Methods BPD was analyzed in a national cohort of 462 infants with gestational age (GA) of 22 to 27 completed weeks (wks) or birth weight (BW) of 500 to 999 g born in Norway in 1999 and 2000. BPD was classified as mild BPD; ventilatory support and/or oxygen at 28 days, moderate BPD; oxygen at 36 wks, and severe BPD; ventilatory support at 36 wks. 77 infants died before 28 days. Five infants who died after 28 days but were ventilated since birth were also classified with severe BPD.

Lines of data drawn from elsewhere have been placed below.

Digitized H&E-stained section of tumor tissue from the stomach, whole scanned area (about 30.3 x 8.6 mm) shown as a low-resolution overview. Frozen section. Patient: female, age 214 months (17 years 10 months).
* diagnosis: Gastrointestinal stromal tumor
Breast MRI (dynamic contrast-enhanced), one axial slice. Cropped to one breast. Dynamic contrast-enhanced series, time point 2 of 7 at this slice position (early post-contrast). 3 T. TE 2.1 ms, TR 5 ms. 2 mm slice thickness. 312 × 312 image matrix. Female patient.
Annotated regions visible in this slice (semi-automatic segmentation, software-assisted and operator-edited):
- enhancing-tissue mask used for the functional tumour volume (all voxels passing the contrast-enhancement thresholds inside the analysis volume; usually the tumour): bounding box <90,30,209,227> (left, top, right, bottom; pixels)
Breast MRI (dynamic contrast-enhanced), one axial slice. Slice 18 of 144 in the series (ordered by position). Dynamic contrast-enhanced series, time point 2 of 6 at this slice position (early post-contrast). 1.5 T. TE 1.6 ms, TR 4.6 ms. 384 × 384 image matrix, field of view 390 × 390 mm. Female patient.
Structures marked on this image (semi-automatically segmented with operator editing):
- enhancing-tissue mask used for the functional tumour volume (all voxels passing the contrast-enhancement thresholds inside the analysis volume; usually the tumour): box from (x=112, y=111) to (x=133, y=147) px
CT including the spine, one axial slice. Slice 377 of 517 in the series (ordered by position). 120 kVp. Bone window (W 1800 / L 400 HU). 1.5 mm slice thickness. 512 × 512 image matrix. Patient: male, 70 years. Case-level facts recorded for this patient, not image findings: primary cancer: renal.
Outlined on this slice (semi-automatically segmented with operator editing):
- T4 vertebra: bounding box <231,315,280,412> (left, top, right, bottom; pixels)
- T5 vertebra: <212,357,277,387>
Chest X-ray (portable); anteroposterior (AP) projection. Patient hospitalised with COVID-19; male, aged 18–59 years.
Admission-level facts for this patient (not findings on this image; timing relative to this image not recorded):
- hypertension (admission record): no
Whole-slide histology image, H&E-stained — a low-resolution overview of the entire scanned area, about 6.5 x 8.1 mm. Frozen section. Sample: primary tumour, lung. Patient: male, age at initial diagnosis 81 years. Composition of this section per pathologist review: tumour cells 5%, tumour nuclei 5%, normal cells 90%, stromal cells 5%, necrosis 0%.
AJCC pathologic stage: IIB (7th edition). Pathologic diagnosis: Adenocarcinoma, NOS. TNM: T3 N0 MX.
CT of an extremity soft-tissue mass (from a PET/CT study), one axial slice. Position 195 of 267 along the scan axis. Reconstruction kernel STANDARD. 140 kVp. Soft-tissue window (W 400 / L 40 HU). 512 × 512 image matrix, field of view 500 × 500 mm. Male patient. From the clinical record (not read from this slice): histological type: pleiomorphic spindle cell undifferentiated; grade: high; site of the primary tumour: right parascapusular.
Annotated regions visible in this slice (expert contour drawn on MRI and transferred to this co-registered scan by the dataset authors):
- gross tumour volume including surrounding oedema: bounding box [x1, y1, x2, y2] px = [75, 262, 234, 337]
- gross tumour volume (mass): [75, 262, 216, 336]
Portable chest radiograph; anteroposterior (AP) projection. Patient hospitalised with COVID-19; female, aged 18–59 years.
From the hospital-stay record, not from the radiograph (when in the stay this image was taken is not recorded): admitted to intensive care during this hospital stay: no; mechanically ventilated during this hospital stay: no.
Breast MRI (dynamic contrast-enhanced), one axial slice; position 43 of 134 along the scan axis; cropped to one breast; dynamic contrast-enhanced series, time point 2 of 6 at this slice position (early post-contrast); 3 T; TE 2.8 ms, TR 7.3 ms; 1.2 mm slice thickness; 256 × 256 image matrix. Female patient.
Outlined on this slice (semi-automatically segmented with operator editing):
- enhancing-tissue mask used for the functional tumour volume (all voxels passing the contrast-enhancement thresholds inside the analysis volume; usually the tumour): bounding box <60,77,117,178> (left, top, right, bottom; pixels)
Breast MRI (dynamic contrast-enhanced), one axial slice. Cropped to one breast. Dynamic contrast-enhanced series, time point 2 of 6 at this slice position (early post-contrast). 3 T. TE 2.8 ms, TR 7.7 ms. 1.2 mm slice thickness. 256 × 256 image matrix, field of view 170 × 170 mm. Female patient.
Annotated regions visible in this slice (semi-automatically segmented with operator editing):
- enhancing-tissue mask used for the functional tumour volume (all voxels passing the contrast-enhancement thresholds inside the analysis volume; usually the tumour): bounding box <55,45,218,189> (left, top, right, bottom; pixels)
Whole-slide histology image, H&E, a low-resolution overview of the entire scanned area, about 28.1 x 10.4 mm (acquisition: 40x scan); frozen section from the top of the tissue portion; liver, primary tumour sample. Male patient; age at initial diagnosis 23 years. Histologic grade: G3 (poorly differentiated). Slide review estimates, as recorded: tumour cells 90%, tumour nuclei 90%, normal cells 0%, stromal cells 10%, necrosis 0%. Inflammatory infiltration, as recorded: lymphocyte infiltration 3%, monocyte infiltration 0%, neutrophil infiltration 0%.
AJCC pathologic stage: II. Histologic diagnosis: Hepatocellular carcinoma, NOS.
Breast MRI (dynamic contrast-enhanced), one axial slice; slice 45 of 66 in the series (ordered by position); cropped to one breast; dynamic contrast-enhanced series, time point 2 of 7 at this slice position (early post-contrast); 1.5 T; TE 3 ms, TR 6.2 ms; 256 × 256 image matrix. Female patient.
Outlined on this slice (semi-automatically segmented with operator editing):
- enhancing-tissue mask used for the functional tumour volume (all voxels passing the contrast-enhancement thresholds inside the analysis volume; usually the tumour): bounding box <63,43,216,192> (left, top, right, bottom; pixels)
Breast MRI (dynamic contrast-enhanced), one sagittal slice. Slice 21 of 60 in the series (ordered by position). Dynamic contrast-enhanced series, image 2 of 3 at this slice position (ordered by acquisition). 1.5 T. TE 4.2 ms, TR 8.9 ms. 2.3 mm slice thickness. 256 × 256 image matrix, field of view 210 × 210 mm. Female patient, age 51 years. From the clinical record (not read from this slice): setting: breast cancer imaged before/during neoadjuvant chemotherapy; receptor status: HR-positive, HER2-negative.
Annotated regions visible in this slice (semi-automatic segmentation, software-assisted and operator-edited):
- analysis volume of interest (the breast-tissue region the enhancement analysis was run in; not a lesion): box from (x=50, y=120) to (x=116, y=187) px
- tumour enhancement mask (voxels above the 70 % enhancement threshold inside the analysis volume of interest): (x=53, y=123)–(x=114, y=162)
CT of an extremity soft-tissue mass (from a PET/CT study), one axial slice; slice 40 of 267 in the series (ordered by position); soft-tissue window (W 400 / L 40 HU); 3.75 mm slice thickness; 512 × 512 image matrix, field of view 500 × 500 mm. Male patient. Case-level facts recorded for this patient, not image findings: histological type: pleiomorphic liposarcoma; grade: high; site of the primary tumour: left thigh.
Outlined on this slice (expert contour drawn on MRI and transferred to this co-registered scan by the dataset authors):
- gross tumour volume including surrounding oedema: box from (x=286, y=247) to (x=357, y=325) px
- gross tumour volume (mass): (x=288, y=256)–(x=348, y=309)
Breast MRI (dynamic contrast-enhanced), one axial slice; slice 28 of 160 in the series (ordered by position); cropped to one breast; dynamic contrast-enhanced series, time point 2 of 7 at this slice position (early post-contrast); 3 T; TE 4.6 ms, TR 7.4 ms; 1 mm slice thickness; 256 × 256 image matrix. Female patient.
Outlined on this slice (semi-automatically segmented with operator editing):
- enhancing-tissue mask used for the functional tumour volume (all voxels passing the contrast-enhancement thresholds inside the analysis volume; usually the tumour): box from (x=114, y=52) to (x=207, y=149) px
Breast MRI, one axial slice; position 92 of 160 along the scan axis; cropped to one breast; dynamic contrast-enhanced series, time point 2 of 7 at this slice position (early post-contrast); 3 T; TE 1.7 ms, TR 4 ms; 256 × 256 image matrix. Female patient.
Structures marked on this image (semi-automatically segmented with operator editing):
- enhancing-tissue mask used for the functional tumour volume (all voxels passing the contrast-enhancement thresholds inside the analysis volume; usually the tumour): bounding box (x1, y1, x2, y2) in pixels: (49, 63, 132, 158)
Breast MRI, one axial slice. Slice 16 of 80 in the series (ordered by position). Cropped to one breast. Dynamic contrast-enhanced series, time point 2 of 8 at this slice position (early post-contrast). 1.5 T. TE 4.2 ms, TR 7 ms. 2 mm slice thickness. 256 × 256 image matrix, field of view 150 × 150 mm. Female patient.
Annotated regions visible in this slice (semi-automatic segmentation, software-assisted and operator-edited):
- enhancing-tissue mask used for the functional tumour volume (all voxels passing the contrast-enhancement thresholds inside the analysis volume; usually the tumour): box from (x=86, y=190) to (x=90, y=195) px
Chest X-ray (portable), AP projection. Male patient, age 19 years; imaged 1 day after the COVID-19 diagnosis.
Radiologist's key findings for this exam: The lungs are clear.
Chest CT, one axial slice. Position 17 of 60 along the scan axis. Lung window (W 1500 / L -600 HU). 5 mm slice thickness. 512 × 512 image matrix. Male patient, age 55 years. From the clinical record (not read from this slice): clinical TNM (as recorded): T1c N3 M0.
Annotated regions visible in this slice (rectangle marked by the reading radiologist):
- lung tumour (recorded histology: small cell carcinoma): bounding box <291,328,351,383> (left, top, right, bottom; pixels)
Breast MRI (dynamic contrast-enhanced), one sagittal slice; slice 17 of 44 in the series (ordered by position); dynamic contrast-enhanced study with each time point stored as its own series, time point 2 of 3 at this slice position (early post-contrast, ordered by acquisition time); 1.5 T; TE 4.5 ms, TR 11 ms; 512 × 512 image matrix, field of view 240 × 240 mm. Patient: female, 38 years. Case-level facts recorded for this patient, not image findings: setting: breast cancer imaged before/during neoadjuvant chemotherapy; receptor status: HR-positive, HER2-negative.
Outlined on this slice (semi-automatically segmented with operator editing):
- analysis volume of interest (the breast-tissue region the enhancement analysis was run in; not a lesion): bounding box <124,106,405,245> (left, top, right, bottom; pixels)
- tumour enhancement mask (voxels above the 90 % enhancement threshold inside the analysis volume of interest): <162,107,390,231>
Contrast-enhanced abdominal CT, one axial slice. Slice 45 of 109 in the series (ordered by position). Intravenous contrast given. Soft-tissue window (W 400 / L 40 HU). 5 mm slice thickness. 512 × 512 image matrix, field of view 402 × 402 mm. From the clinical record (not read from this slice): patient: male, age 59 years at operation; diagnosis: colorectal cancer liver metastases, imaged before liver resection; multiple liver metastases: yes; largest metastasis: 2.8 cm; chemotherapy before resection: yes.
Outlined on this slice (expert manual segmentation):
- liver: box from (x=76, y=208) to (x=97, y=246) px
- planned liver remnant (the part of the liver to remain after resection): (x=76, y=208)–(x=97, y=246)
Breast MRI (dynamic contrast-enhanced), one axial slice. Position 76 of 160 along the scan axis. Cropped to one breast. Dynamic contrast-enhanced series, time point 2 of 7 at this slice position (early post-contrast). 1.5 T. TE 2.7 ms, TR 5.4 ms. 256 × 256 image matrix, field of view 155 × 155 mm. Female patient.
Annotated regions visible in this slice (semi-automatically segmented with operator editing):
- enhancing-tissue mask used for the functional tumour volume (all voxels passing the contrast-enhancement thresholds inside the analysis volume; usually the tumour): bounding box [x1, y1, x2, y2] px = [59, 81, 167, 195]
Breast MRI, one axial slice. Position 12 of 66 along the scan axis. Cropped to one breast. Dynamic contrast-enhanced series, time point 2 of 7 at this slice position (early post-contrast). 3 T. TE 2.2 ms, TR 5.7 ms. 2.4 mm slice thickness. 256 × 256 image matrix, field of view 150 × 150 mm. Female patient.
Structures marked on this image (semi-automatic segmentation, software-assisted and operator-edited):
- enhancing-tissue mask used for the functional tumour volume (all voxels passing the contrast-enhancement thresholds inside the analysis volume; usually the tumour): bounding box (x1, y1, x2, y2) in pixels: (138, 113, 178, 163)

Results No infant with GA 22–25 wks survived without a diagnosis of BPD. Moderate or severe BPD was seen in 80% of infants with GA 22–23 wks, 75% in GA 24 wks and 59% in GA 25 wks. Overall, moderate or severe BPD was significantly more often seen in boys (51%) than in girls (36%) (p = 0.001). This sex difference also remained in infants with GA 26–28 wks, (girls 29%, boys 46%, p = 0.005). However, for infants with GA 22–25 wks no such difference in moderate or severe BPD was seen (girls 64%, boys 71%, p = 0.456).
Conclusions BPD remains a severe problem in extremely premature infants in spite of prenatal steroids and surfactant treatment. Although BPD overall is more commonly seen in boys than in girls, for GA 22–25 wks boys and girls are equally affected.